In [1]:
# Install RAPIDS 0.15.0

import sys
!cp ../input/rapids/rapids.0.15.0 /opt/conda/envs/rapids.tar.gz
!cd /opt/conda/envs/ && tar -xzvf rapids.tar.gz > /dev/null
sys.path = ["/opt/conda/envs/rapids/lib/python3.7/site-packages"] + sys.path
sys.path = ["/opt/conda/envs/rapids/lib/python3.7"] + sys.path
sys.path = ["/opt/conda/envs/rapids/lib"] + sys.path 
!cp /opt/conda/envs/rapids/lib/libxgboost.so /opt/conda/lib/

In [2]:
import os, gc, math

import numpy as np
import pandas as pd

from sklearn.ensemble import RandomForestClassifier
from sklearn.pipeline import make_pipeline
from sklearn.base import BaseEstimator, TransformerMixin
from sklearn.metrics import f1_score, accuracy_score
from sklearn.model_selection import KFold, StratifiedKFold, GroupKFold

import xgboost as xgb

import cuml
from cuml.ensemble import RandomForestRegressor, RandomForestClassifier
import cudf
import pynvml

print("CUML version:", cuml.__version__)

○ ○ ○ ○ ○ ○ ○

• **REQUIRED TASK 1**
Can you return the entries from their start through the line containing "collection date: 1890-08-18", both ends included?
The notebook code and the entries have nothing to do with each other.

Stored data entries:
○ ○ ○ ○ ○ ○ ○

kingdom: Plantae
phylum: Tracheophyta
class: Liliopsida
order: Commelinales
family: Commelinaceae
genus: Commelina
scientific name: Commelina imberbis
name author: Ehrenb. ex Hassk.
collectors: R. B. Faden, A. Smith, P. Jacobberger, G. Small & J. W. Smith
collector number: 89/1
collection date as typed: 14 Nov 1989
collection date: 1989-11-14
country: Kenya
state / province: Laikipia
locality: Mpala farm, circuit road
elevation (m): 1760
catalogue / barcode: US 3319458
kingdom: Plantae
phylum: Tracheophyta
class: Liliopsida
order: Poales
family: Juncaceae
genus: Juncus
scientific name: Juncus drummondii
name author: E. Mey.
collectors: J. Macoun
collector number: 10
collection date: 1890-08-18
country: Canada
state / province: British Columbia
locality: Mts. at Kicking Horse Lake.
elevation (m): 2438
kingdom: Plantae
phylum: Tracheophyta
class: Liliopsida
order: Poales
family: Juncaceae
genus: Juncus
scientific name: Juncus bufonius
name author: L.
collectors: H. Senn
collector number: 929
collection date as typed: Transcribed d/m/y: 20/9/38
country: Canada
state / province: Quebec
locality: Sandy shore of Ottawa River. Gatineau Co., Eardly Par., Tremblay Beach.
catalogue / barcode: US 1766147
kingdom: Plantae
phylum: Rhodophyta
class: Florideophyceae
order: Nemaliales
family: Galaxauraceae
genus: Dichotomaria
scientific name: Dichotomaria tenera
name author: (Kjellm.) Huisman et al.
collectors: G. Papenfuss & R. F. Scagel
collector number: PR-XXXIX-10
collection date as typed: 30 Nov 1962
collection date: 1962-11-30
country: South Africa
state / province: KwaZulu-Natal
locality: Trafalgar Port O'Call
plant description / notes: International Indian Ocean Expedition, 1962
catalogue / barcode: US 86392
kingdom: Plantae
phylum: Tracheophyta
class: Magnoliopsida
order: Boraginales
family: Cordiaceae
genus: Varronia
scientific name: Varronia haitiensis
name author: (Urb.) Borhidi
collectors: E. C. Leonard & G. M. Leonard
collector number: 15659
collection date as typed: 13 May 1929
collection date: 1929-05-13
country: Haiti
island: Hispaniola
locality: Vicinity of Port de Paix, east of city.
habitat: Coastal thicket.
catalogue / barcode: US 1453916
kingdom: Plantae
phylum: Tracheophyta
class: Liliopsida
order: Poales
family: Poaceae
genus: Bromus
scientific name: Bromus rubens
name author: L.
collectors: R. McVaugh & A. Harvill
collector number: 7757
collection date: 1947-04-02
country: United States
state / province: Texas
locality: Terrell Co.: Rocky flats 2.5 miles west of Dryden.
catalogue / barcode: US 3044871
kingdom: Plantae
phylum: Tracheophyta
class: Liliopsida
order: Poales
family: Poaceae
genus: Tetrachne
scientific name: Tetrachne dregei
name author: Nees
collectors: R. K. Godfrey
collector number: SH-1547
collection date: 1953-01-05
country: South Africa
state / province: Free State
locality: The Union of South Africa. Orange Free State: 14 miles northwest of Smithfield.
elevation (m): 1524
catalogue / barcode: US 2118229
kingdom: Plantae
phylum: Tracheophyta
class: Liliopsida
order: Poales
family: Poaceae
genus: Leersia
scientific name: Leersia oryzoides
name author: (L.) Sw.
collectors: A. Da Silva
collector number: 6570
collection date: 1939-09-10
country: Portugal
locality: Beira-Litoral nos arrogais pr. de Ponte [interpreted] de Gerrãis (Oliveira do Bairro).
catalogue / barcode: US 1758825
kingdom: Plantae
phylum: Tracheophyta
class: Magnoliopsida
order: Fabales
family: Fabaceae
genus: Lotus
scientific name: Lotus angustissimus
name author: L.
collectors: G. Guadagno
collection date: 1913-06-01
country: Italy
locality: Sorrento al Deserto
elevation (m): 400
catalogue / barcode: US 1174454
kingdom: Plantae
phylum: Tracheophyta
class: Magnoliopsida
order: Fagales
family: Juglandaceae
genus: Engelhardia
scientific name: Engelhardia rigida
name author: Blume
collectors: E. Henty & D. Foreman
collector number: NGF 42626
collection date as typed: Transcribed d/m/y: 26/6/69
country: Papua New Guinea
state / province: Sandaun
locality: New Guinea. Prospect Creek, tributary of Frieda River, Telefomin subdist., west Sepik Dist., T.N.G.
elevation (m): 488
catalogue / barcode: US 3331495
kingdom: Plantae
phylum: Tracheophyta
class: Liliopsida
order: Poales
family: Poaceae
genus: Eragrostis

○ ○ ○ ○ ○ ○ ○

• **REQUIRED TASK 2**
Answer these about the notebook code:
(a) Which RAPIDS version does the first cell install?
(b) Which library is imported under the name xgb?
(c) What text does the final print statement output before the version number?

• **TASK RESPONSE 1**
kingdom: Plantae
phylum: Tracheophyta
class: Liliopsida
order: Commelinales
family: Commelinaceae
genus: Commelina
scientific name: Commelina imberbis
name author: Ehrenb. ex Hassk.
collectors: R. B. Faden, A. Smith, P. Jacobberger, G. Small & J. W. Smith
collector number: 89/1
collection date as typed: 14 Nov 1989
collection date: 1989-11-14
country: Kenya
state / province: Laikipia
locality: Mpala farm, circuit road
elevation (m): 1760
catalogue / barcode: US 3319458
kingdom: Plantae
phylum: Tracheophyta
class: Liliopsida
order: Poales
family: Juncaceae
genus: Juncus
scientific name: Juncus drummondii
name author: E. Mey.
collectors: J. Macoun
collector number: 10
collection date: 1890-08-18

• **TASK RESPONSE 2**
(a) 0.15.0
(b) xgboost
(c) "CUML version:"